AnzoGraph is built as a massively parallel solution, which Zane says most closely resembles TigerGraph in terms of architecture. TigerGraph also happens to boast top performance in its own benchmark. This is always a point of contention, and Zane concedes benchmarks are only indications -- clients should evaluate their specific use case.
This is called MultiGraph and is meant to give organizations control over which parts of a graph or graphs users can access while maintaining security and data integrity. It seems to resemble Named Graphs, which is the RDF way to work with multiple graphs, but the exact similarities and differences are not clear at this point.
What is clear is that TigerGraph does not seem to offer many options when it comes to language support, as users are limited to its custom GSQL query language. TigerGraph says they developed GSQL as customers found other query languages incomplete, while GSQL is complete with familiar SQL + procedural syntax.
Still, while data import/export to/from TigerGraph can be achieved via RDF or CSV, for queries things are not that simple. TigerGraph says they provide a migration path for customers using Gremlin or Cypher to GSQL, but this has to be done by a dedicated solution team. We won't be surprised to see TigerGraph adding support for TinkerPop soon, though.
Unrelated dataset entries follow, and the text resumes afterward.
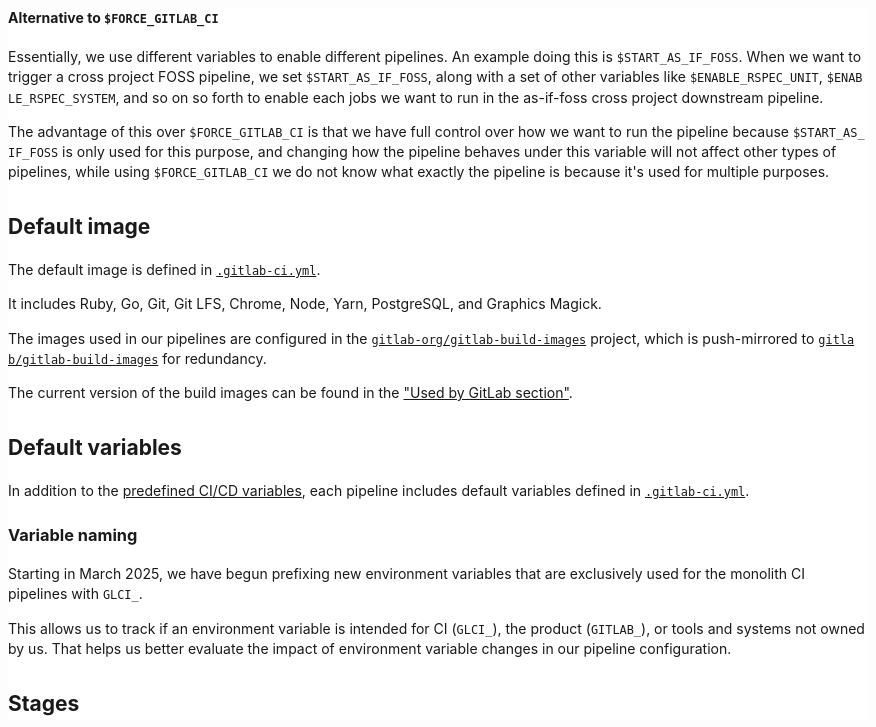 #### Alternative to `$FORCE_GITLAB_CI`

Essentially, we use different variables to enable different pipelines.
An example doing this is `$START_AS_IF_FOSS`. When we want to trigger a
cross project FOSS pipeline, we set `$START_AS_IF_FOSS`, along with a set of
other variables like `$ENABLE_RSPEC_UNIT`, `$ENABLE_RSPEC_SYSTEM`, and so on
so forth to enable each jobs we want to run in the as-if-foss cross project
downstream pipeline.

The advantage of this over `$FORCE_GITLAB_CI` is that we have full control
over how we want to run the pipeline because `$START_AS_IF_FOSS` is only used
for this purpose, and changing how the pipeline behaves under this variable
will not affect other types of pipelines, while using `$FORCE_GITLAB_CI` we
do not know what exactly the pipeline is because it's used for multiple
purposes.

## Default image

The default image is defined in [`.gitlab-ci.yml`](https://gitlab.com/gitlab-org/gitlab/-/blob/master/.gitlab-ci.yml).



It includes Ruby, Go, Git, Git LFS, Chrome, Node, Yarn, PostgreSQL, and Graphics Magick.



The images used in our pipelines are configured in the
[`gitlab-org/gitlab-build-images`](https://gitlab.com/gitlab-org/gitlab-build-images)
project, which is push-mirrored to [`gitlab/gitlab-build-images`](https://dev.gitlab.org/gitlab/gitlab-build-images)
for redundancy.

The current version of the build images can be found in the
["Used by GitLab section"](https://gitlab.com/gitlab-org/gitlab-build-images/blob/master/.gitlab-ci.yml).

## Default variables

In addition to the [predefined CI/CD variables](../../ci/variables/predefined_variables.md),
each pipeline includes default variables defined in
[`.gitlab-ci.yml`](https://gitlab.com/gitlab-org/gitlab/-/blob/master/.gitlab-ci.yml).

### Variable naming

Starting in March 2025, we have begun prefixing new environment variables
that are exclusively used for the monolith CI pipelines with `GLCI_`.

This allows us to track if an environment variable is intended for CI
(`GLCI_`), the product (`GITLAB_`), or tools and systems not owned by us.
That helps us better evaluate the impact of environment variable changes
in our pipeline configuration.

## Stages
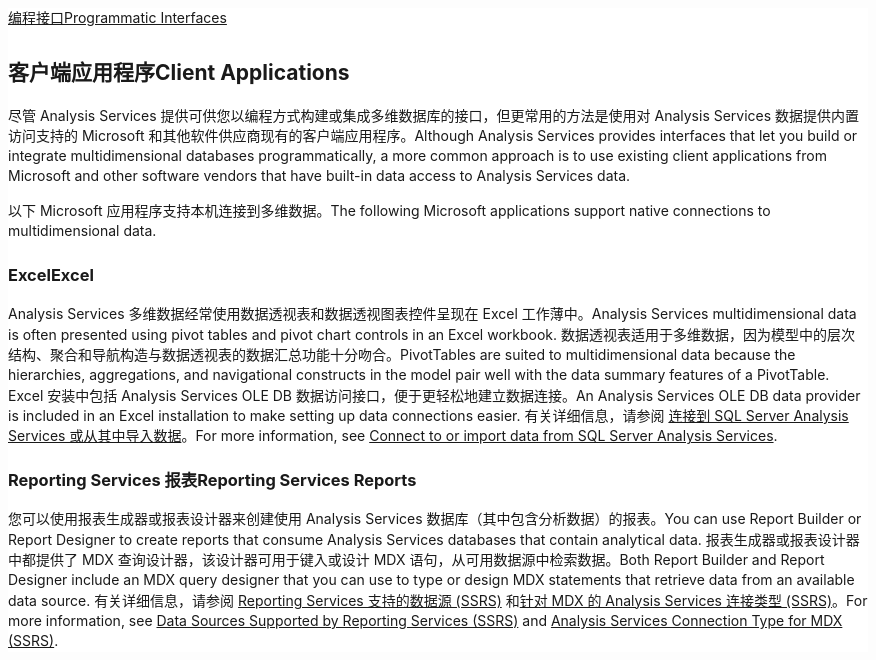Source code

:  [<span data-ttu-id="f316c-107">编程接口</span><span class="sxs-lookup"><span data-stu-id="f316c-107">Programmatic Interfaces</span></span>](#bkmk_api)  
  
##  <a name="client-applications"></a><a name="bkmk_clientapps"></a><span data-ttu-id="f316c-108">客户端应用程序</span><span class="sxs-lookup"><span data-stu-id="f316c-108">Client Applications</span></span>  
 <span data-ttu-id="f316c-109">尽管 Analysis Services 提供可供您以编程方式构建或集成多维数据库的接口，但更常用的方法是使用对 Analysis Services 数据提供内置访问支持的 Microsoft 和其他软件供应商现有的客户端应用程序。</span><span class="sxs-lookup"><span data-stu-id="f316c-109">Although Analysis Services provides interfaces that let you build or integrate multidimensional databases programmatically, a more common approach is to use existing client applications from Microsoft and other software vendors that have built-in data access to Analysis Services data.</span></span>  
  
 <span data-ttu-id="f316c-110">以下 Microsoft 应用程序支持本机连接到多维数据。</span><span class="sxs-lookup"><span data-stu-id="f316c-110">The following Microsoft applications support native connections to multidimensional data.</span></span>  
  
### <a name="excel"></a><span data-ttu-id="f316c-111">Excel</span><span class="sxs-lookup"><span data-stu-id="f316c-111">Excel</span></span>  
 <span data-ttu-id="f316c-112">Analysis Services 多维数据经常使用数据透视表和数据透视图表控件呈现在 Excel 工作薄中。</span><span class="sxs-lookup"><span data-stu-id="f316c-112">Analysis Services multidimensional data is often presented using pivot tables and pivot chart controls in an Excel workbook.</span></span> <span data-ttu-id="f316c-113">数据透视表适用于多维数据，因为模型中的层次结构、聚合和导航构造与数据透视表的数据汇总功能十分吻合。</span><span class="sxs-lookup"><span data-stu-id="f316c-113">PivotTables are suited to multidimensional data because the hierarchies, aggregations, and navigational constructs in the model pair well with the data summary features of a PivotTable.</span></span> <span data-ttu-id="f316c-114">Excel 安装中包括 Analysis Services OLE DB 数据访问接口，便于更轻松地建立数据连接。</span><span class="sxs-lookup"><span data-stu-id="f316c-114">An Analysis Services OLE DB data provider is included in an Excel installation to make setting up data connections easier.</span></span> <span data-ttu-id="f316c-115">有关详细信息，请参阅 [连接到 SQL Server Analysis Services 或从其中导入数据](https://go.microsoft.com/fwlink/?linkID=215150)。</span><span class="sxs-lookup"><span data-stu-id="f316c-115">For more information, see [Connect to or import data from SQL Server Analysis Services](https://go.microsoft.com/fwlink/?linkID=215150).</span></span>  
  
### <a name="reporting-services-reports"></a><span data-ttu-id="f316c-116">Reporting Services 报表</span><span class="sxs-lookup"><span data-stu-id="f316c-116">Reporting Services Reports</span></span>  
 <span data-ttu-id="f316c-117">您可以使用报表生成器或报表设计器来创建使用 Analysis Services 数据库（其中包含分析数据）的报表。</span><span class="sxs-lookup"><span data-stu-id="f316c-117">You can use Report Builder or Report Designer to create reports that consume Analysis Services databases that contain analytical data.</span></span> <span data-ttu-id="f316c-118">报表生成器或报表设计器中都提供了 MDX 查询设计器，该设计器可用于键入或设计 MDX 语句，从可用数据源中检索数据。</span><span class="sxs-lookup"><span data-stu-id="f316c-118">Both Report Builder and Report Designer include an MDX query designer that you can use to type or design MDX statements that retrieve data from an available data source.</span></span> <span data-ttu-id="f316c-119">有关详细信息，请参阅 [Reporting Services 支持的数据源 (SSRS)](../../../reporting-services/create-deploy-and-manage-mobile-and-paginated-reports.md) 和[针对 MDX 的 Analysis Services 连接类型 (SSRS)](../../../reporting-services/report-data/analysis-services-connection-type-for-mdx-ssrs.md)。</span><span class="sxs-lookup"><span data-stu-id="f316c-119">For more information, see [Data Sources Supported by Reporting Services &#40;SSRS&#41;](../../../reporting-services/create-deploy-and-manage-mobile-and-paginated-reports.md) and [Analysis Services Connection Type for MDX &#40;SSRS&#41;](../../../reporting-services/report-data/analysis-services-connection-type-for-mdx-ssrs.md).</span></span>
And to wrap up on the language support front, today CS also announced a partnership with CData Software to provide SQL query access. The idea is to offer SQL access to the underlying AnzoGraph, leveraging existing SQL skills.
As SQL is built for the relational model, it may be difficult to map graph constructs. It would not be a first, though. SPARQL to SQL translation has been around for a while. As for SQL to SPARQL, data.world, for example, has this already. It will be interesting to see how this evolves and whether SQL on SPARQL becomes a thing.